##### Given information

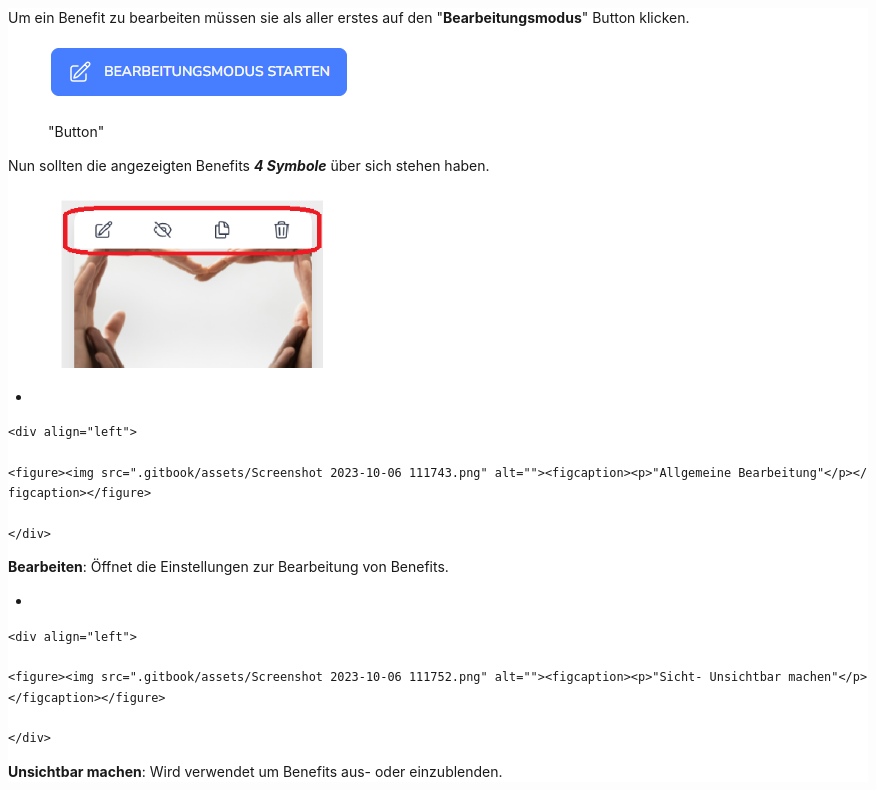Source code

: Um ein Benefit zu bearbeiten müssen sie als aller erstes auf den "**Bearbeitungsmodus**" Button klicken.

<figure><img src=".gitbook/assets/Screenshot 2023-10-06 111717.png" alt=""><figcaption><p>"Button"</p></figcaption></figure>

Nun sollten die angezeigten Benefits _**4 Symbole**_ über sich stehen haben.

<figure><img src=".gitbook/assets/image (81).png" alt="" width="296"><figcaption></figcaption></figure>

*

    <div align="left">

    <figure><img src=".gitbook/assets/Screenshot 2023-10-06 111743.png" alt=""><figcaption><p>"Allgemeine Bearbeitung"</p></figcaption></figure>

    </div>



**Bearbeiten**: Öffnet die Einstellungen zur Bearbeitung von Benefits.                                                                                                           &#x20;

*

    <div align="left">

    <figure><img src=".gitbook/assets/Screenshot 2023-10-06 111752.png" alt=""><figcaption><p>"Sicht- Unsichtbar machen"</p></figcaption></figure>

    </div>

**Unsichtbar machen**: Wird verwendet um Benefits aus- oder einzublenden.
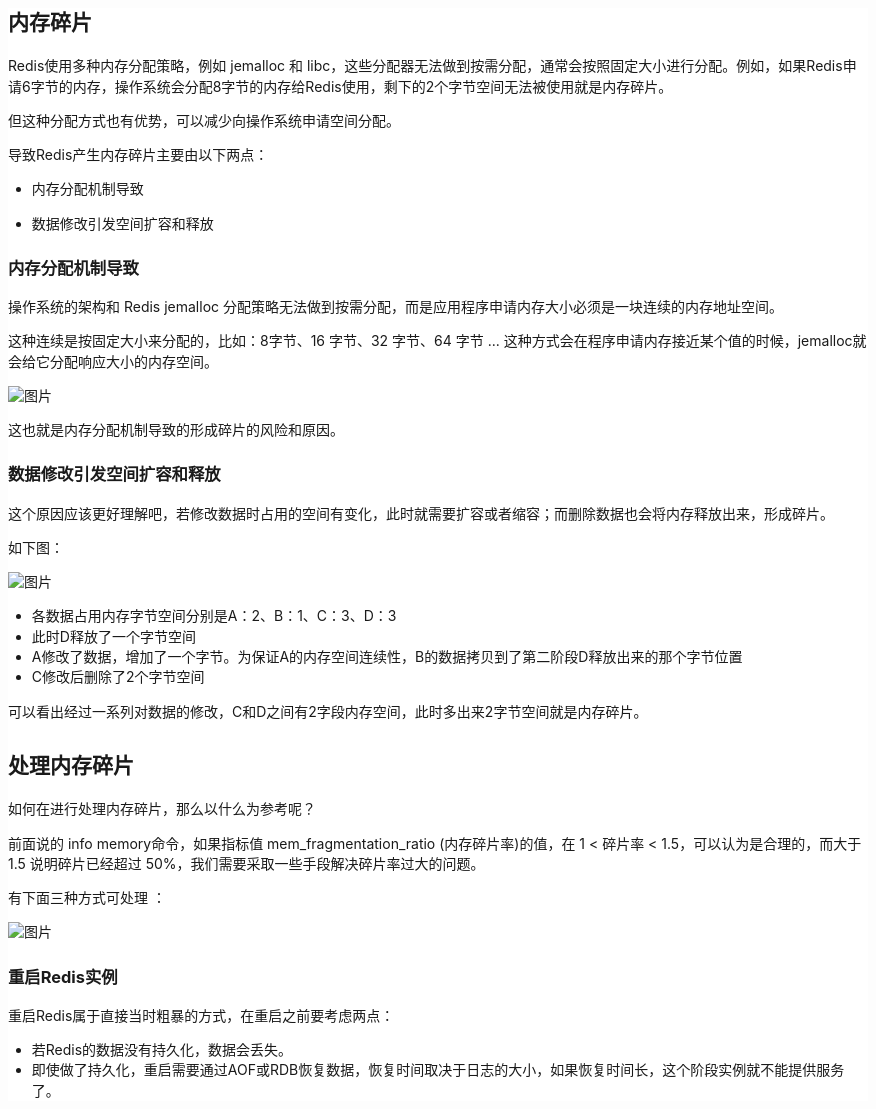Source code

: ## 内存碎片

Redis使用多种内存分配策略，例如 jemalloc 和 libc，这些分配器无法做到按需分配，通常会按照固定大小进行分配。例如，如果Redis申请6字节的内存，操作系统会分配8字节的内存给Redis使用，剩下的2个字节空间无法被使用就是内存碎片。

但这种分配方式也有优势，可以减少向操作系统申请空间分配。

导致Redis产生内存碎片主要由以下两点：

- 内存分配机制导致

- 数据修改引发空间扩容和释放

### 内存分配机制导致

操作系统的架构和 Redis jemalloc 分配策略无法做到按需分配，而是应用程序申请内存大小必须是一块连续的内存地址空间。

这种连续是按固定大小来分配的，比如：8字节、16 字节、32 字节、64 字节 ... 这种方式会在程序申请内存接近某个值的时候，jemalloc就会给它分配响应大小的内存空间。

![图片](\img\redis010.png)

这也就是内存分配机制导致的形成碎片的风险和原因。

### 数据修改引发空间扩容和释放

这个原因应该更好理解吧，若修改数据时占用的空间有变化，此时就需要扩容或者缩容；而删除数据也会将内存释放出来，形成碎片。

如下图：

![图片](\img\redis011.png)

- 各数据占用内存字节空间分别是A：2、B：1、C：3、D：3
- 此时D释放了一个字节空间
- A修改了数据，增加了一个字节。为保证A的内存空间连续性，B的数据拷贝到了第二阶段D释放出来的那个字节位置
- C修改后删除了2个字节空间

可以看出经过一系列对数据的修改，C和D之间有2字段内存空间，此时多出来2字节空间就是内存碎片。

## 处理内存碎片

如何在进行处理内存碎片，那么以什么为参考呢？

前面说的 info memory命令，如果指标值 mem_fragmentation_ratio (内存碎片率)的值，在 1 < 碎片率 < 1.5，可以认为是合理的，而大于 1.5 说明碎片已经超过 50%，我们需要采取一些手段解决碎片率过大的问题。

有下面三种方式可处理 ：

![图片](https://mmbiz.qpic.cn/sz_mmbiz_png/X9TicqVicrSCXFPSiapUKH65Ejl1WRiaUe9XEbopTmKXQuaqQaeqR9pgVsKrcIUk8icZ0OOsibx06cKDyGbE59ibYUsPQ/640?wx_fmt=png&from=appmsg&wxfrom=5&wx_lazy=1&wx_co=1)

### 重启Redis实例

重启Redis属于直接当时粗暴的方式，在重启之前要考虑两点：

- 若Redis的数据没有持久化，数据会丢失。
- 即使做了持久化，重启需要通过AOF或RDB恢复数据，恢复时间取决于日志的大小，如果恢复时间长，这个阶段实例就不能提供服务了。
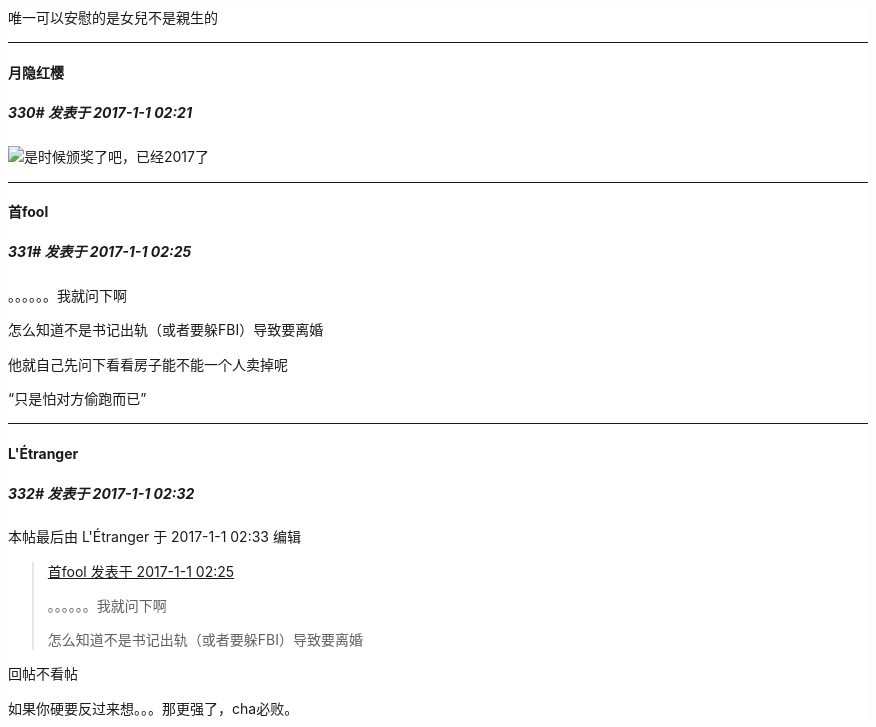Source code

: 


唯一可以安慰的是女兒不是親生的







-----

####  月隐红樱  
##### 330#       发表于 2017-1-1 02:21



<img src="https://static.saraba1st.com/image/smiley/face/00.gif" referrerpolicy="no-referrer">是时候颁奖了吧，已经2017了







-----

####  首fool  
##### 331#       发表于 2017-1-1 02:25




。。。。。。我就问下啊


怎么知道不是书记出轨（或者要躲FBI）导致要离婚

他就自己先问下看看房子能不能一个人卖掉呢


“只是怕对方偷跑而已”







-----

####  L'Étranger  
##### 332#       发表于 2017-1-1 02:32



 本帖最后由 L'Étranger 于 2017-1-1 02:33 编辑 
<blockquote><a href="httphttps://bbs.saraba1st.com/2b/forum.php?mod=redirect&amp;goto=findpost&amp;pid=34664195&amp;ptid=1358984" target="_blank">首fool 发表于 2017-1-1 02:25</a>

。。。。。。我就问下啊


怎么知道不是书记出轨（或者要躲FBI）导致要离婚</blockquote>
回帖不看帖

如果你硬要反过来想。。。那更强了，cha必败。
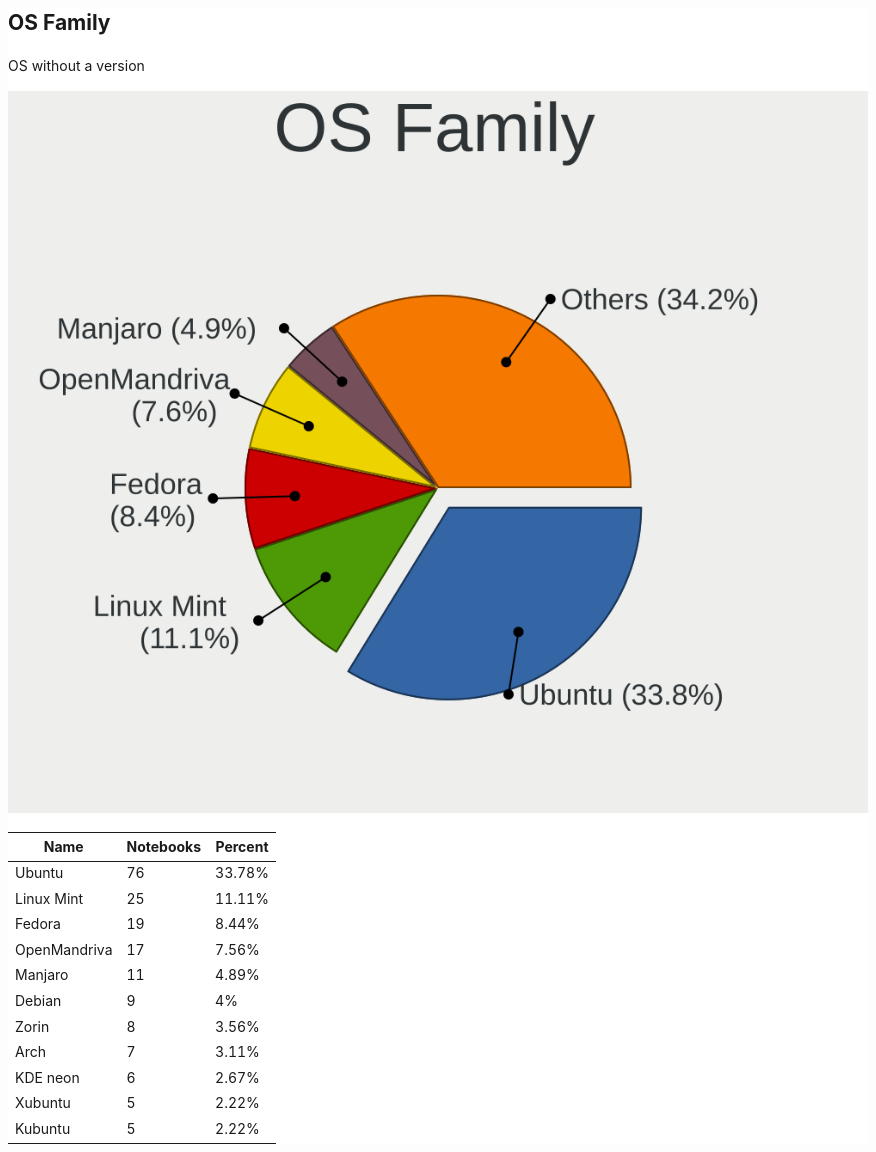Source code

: OS Family
---------

OS without a version

![OS Family](./images/pie_chart/os_family.svg)


| Name         | Notebooks | Percent |
|--------------|-----------|---------|
| Ubuntu       | 76        | 33.78%  |
| Linux Mint   | 25        | 11.11%  |
| Fedora       | 19        | 8.44%   |
| OpenMandriva | 17        | 7.56%   |
| Manjaro      | 11        | 4.89%   |
| Debian       | 9         | 4%      |
| Zorin        | 8         | 3.56%   |
| Arch         | 7         | 3.11%   |
| KDE neon     | 6         | 2.67%   |
| Xubuntu      | 5         | 2.22%   |
| Kubuntu      | 5         | 2.22%   |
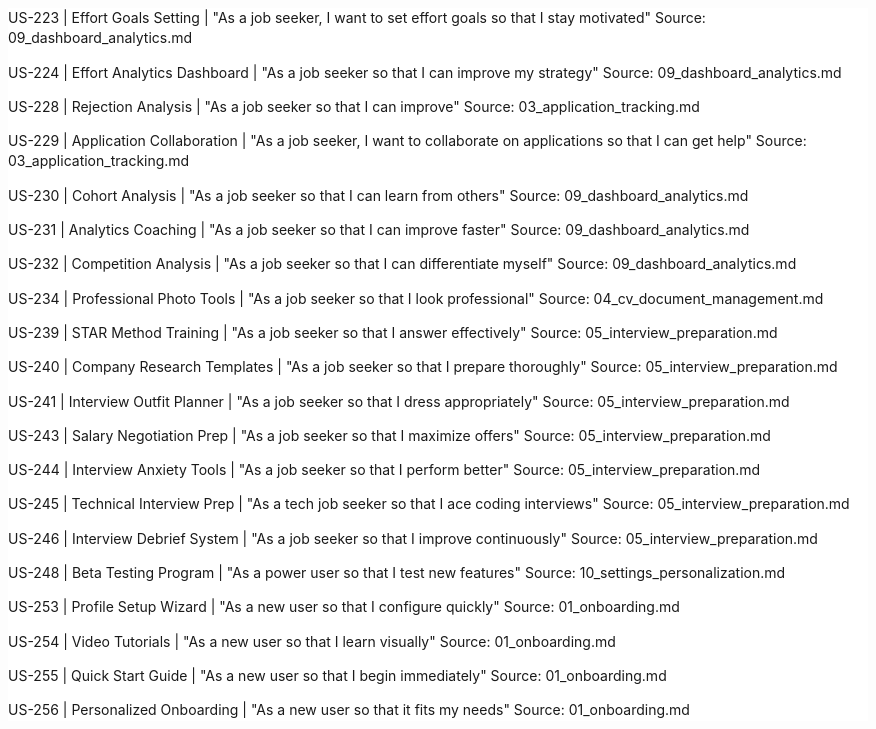 US-223 | Effort Goals Setting | "As a job seeker, I want to set effort goals so that I stay motivated"
   Source: 09_dashboard_analytics.md

US-224 | Effort Analytics Dashboard | "As a job seeker so that I can improve my strategy"
   Source: 09_dashboard_analytics.md

US-228 | Rejection Analysis | "As a job seeker so that I can improve"
   Source: 03_application_tracking.md

US-229 | Application Collaboration | "As a job seeker, I want to collaborate on applications so that I can get help"
   Source: 03_application_tracking.md

US-230 | Cohort Analysis | "As a job seeker so that I can learn from others"
   Source: 09_dashboard_analytics.md

US-231 | Analytics Coaching | "As a job seeker so that I can improve faster"
   Source: 09_dashboard_analytics.md

US-232 | Competition Analysis | "As a job seeker so that I can differentiate myself"
   Source: 09_dashboard_analytics.md

US-234 | Professional Photo Tools | "As a job seeker so that I look professional"
   Source: 04_cv_document_management.md

US-239 | STAR Method Training | "As a job seeker so that I answer effectively"
   Source: 05_interview_preparation.md

US-240 | Company Research Templates | "As a job seeker so that I prepare thoroughly"
   Source: 05_interview_preparation.md

US-241 | Interview Outfit Planner | "As a job seeker so that I dress appropriately"
   Source: 05_interview_preparation.md

US-243 | Salary Negotiation Prep | "As a job seeker so that I maximize offers"
   Source: 05_interview_preparation.md

US-244 | Interview Anxiety Tools | "As a job seeker so that I perform better"
   Source: 05_interview_preparation.md

US-245 | Technical Interview Prep | "As a tech job seeker so that I ace coding interviews"
   Source: 05_interview_preparation.md

US-246 | Interview Debrief System | "As a job seeker so that I improve continuously"
   Source: 05_interview_preparation.md

US-248 | Beta Testing Program | "As a power user so that I test new features"
   Source: 10_settings_personalization.md

US-253 | Profile Setup Wizard | "As a new user so that I configure quickly"
   Source: 01_onboarding.md

US-254 | Video Tutorials | "As a new user so that I learn visually"
   Source: 01_onboarding.md

US-255 | Quick Start Guide | "As a new user so that I begin immediately"
   Source: 01_onboarding.md

US-256 | Personalized Onboarding | "As a new user so that it fits my needs"
   Source: 01_onboarding.md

##########

What needs to be done:
The answer is the entries above, given again exactly, with no pictures among them.

Result for this exercise:
Source code

: Um ein Benefit zu bearbeiten müssen sie als aller erstes auf den "**Bearbeitungsmodus**" Button klicken.

<figure><img src=".gitbook/assets/Screenshot 2023-10-06 111717.png" alt=""><figcaption><p>"Button"</p></figcaption></figure>

Nun sollten die angezeigten Benefits _**4 Symbole**_ über sich stehen haben.

<figure><img src=".gitbook/assets/image (81).png" alt="" width="296"><figcaption></figcaption></figure>

*

    <div align="left">

    <figure><img src=".gitbook/assets/Screenshot 2023-10-06 111743.png" alt=""><figcaption><p>"Allgemeine Bearbeitung"</p></figcaption></figure>

    </div>



**Bearbeiten**: Öffnet die Einstellungen zur Bearbeitung von Benefits.                                                                                                           &#x20;

*

    <div align="left">

    <figure><img src=".gitbook/assets/Screenshot 2023-10-06 111752.png" alt=""><figcaption><p>"Sicht- Unsichtbar machen"</p></figcaption></figure>

    </div>

**Unsichtbar machen**: Wird verwendet um Benefits aus- oder einzublenden.
Source code

: ## 内存碎片

Redis使用多种内存分配策略，例如 jemalloc 和 libc，这些分配器无法做到按需分配，通常会按照固定大小进行分配。例如，如果Redis申请6字节的内存，操作系统会分配8字节的内存给Redis使用，剩下的2个字节空间无法被使用就是内存碎片。

但这种分配方式也有优势，可以减少向操作系统申请空间分配。

导致Redis产生内存碎片主要由以下两点：

- 内存分配机制导致

- 数据修改引发空间扩容和释放

### 内存分配机制导致

操作系统的架构和 Redis jemalloc 分配策略无法做到按需分配，而是应用程序申请内存大小必须是一块连续的内存地址空间。

这种连续是按固定大小来分配的，比如：8字节、16 字节、32 字节、64 字节 ... 这种方式会在程序申请内存接近某个值的时候，jemalloc就会给它分配响应大小的内存空间。

![图片](\img\redis010.png)

这也就是内存分配机制导致的形成碎片的风险和原因。

### 数据修改引发空间扩容和释放

这个原因应该更好理解吧，若修改数据时占用的空间有变化，此时就需要扩容或者缩容；而删除数据也会将内存释放出来，形成碎片。

如下图：

![图片](\img\redis011.png)

- 各数据占用内存字节空间分别是A：2、B：1、C：3、D：3
- 此时D释放了一个字节空间
- A修改了数据，增加了一个字节。为保证A的内存空间连续性，B的数据拷贝到了第二阶段D释放出来的那个字节位置
- C修改后删除了2个字节空间

可以看出经过一系列对数据的修改，C和D之间有2字段内存空间，此时多出来2字节空间就是内存碎片。

## 处理内存碎片

如何在进行处理内存碎片，那么以什么为参考呢？

前面说的 info memory命令，如果指标值 mem_fragmentation_ratio (内存碎片率)的值，在 1 < 碎片率 < 1.5，可以认为是合理的，而大于 1.5 说明碎片已经超过 50%，我们需要采取一些手段解决碎片率过大的问题。

有下面三种方式可处理 ：

![图片](https://mmbiz.qpic.cn/sz_mmbiz_png/X9TicqVicrSCXFPSiapUKH65Ejl1WRiaUe9XEbopTmKXQuaqQaeqR9pgVsKrcIUk8icZ0OOsibx06cKDyGbE59ibYUsPQ/640?wx_fmt=png&from=appmsg&wxfrom=5&wx_lazy=1&wx_co=1)

### 重启Redis实例

重启Redis属于直接当时粗暴的方式，在重启之前要考虑两点：

- 若Redis的数据没有持久化，数据会丢失。
- 即使做了持久化，重启需要通过AOF或RDB恢复数据，恢复时间取决于日志的大小，如果恢复时间长，这个阶段实例就不能提供服务了。
Source code

: 


唯一可以安慰的是女兒不是親生的







-----

####  月隐红樱  
##### 330#       发表于 2017-1-1 02:21



<img src="https://static.saraba1st.com/image/smiley/face/00.gif" referrerpolicy="no-referrer">是时候颁奖了吧，已经2017了







-----

####  首fool  
##### 331#       发表于 2017-1-1 02:25




。。。。。。我就问下啊


怎么知道不是书记出轨（或者要躲FBI）导致要离婚

他就自己先问下看看房子能不能一个人卖掉呢


“只是怕对方偷跑而已”







-----

####  L'Étranger  
##### 332#       发表于 2017-1-1 02:32



 本帖最后由 L'Étranger 于 2017-1-1 02:33 编辑 
<blockquote><a href="httphttps://bbs.saraba1st.com/2b/forum.php?mod=redirect&amp;goto=findpost&amp;pid=34664195&amp;ptid=1358984" target="_blank">首fool 发表于 2017-1-1 02:25</a>

。。。。。。我就问下啊


怎么知道不是书记出轨（或者要躲FBI）导致要离婚</blockquote>
回帖不看帖

如果你硬要反过来想。。。那更强了，cha必败。
Source code

: OS Family
---------

OS without a version

![OS Family](./images/pie_chart/os_family.svg)


| Name         | Notebooks | Percent |
|--------------|-----------|---------|
| Ubuntu       | 76        | 33.78%  |
| Linux Mint   | 25        | 11.11%  |
| Fedora       | 19        | 8.44%   |
| OpenMandriva | 17        | 7.56%   |
| Manjaro      | 11        | 4.89%   |
| Debian       | 9         | 4%      |
| Zorin        | 8         | 3.56%   |
| Arch         | 7         | 3.11%   |
| KDE neon     | 6         | 2.67%   |
| Xubuntu      | 5         | 2.22%   |
| Kubuntu      | 5         | 2.22%   |
 US-223 | Effort Goals Setting | "As a job seeker, I want to set effort goals so that I stay motivated"
   Source: 09_dashboard_analytics.md

US-224 | Effort Analytics Dashboard | "As a job seeker so that I can improve my strategy"
   Source: 09_dashboard_analytics.md

US-228 | Rejection Analysis | "As a job seeker so that I can improve"
   Source: 03_application_tracking.md

US-229 | Application Collaboration | "As a job seeker, I want to collaborate on applications so that I can get help"
   Source: 03_application_tracking.md

US-230 | Cohort Analysis | "As a job seeker so that I can learn from others"
   Source: 09_dashboard_analytics.md

US-231 | Analytics Coaching | "As a job seeker so that I can improve faster"
   Source: 09_dashboard_analytics.md

US-232 | Competition Analysis | "As a job seeker so that I can differentiate myself"
   Source: 09_dashboard_analytics.md

US-234 | Professional Photo Tools | "As a job seeker so that I look professional"
   Source: 04_cv_document_management.md

US-239 | STAR Method Training | "As a job seeker so that I answer effectively"
   Source: 05_interview_preparation.md

US-240 | Company Research Templates | "As a job seeker so that I prepare thoroughly"
   Source: 05_interview_preparation.md

US-241 | Interview Outfit Planner | "As a job seeker so that I dress appropriately"
   Source: 05_interview_preparation.md

US-243 | Salary Negotiation Prep | "As a job seeker so that I maximize offers"
   Source: 05_interview_preparation.md

US-244 | Interview Anxiety Tools | "As a job seeker so that I perform better"
   Source: 05_interview_preparation.md

US-245 | Technical Interview Prep | "As a tech job seeker so that I ace coding interviews"
   Source: 05_interview_preparation.md

US-246 | Interview Debrief System | "As a job seeker so that I improve continuously"
   Source: 05_interview_preparation.md

US-248 | Beta Testing Program | "As a power user so that I test new features"
   Source: 10_settings_personalization.md

US-253 | Profile Setup Wizard | "As a new user so that I configure quickly"
   Source: 01_onboarding.md

US-254 | Video Tutorials | "As a new user so that I learn visually"
   Source: 01_onboarding.md

US-255 | Quick Start Guide | "As a new user so that I begin immediately"
   Source: 01_onboarding.md

US-256 | Personalized Onboarding | "As a new user so that it fits my needs"
   Source: 01_onboarding.md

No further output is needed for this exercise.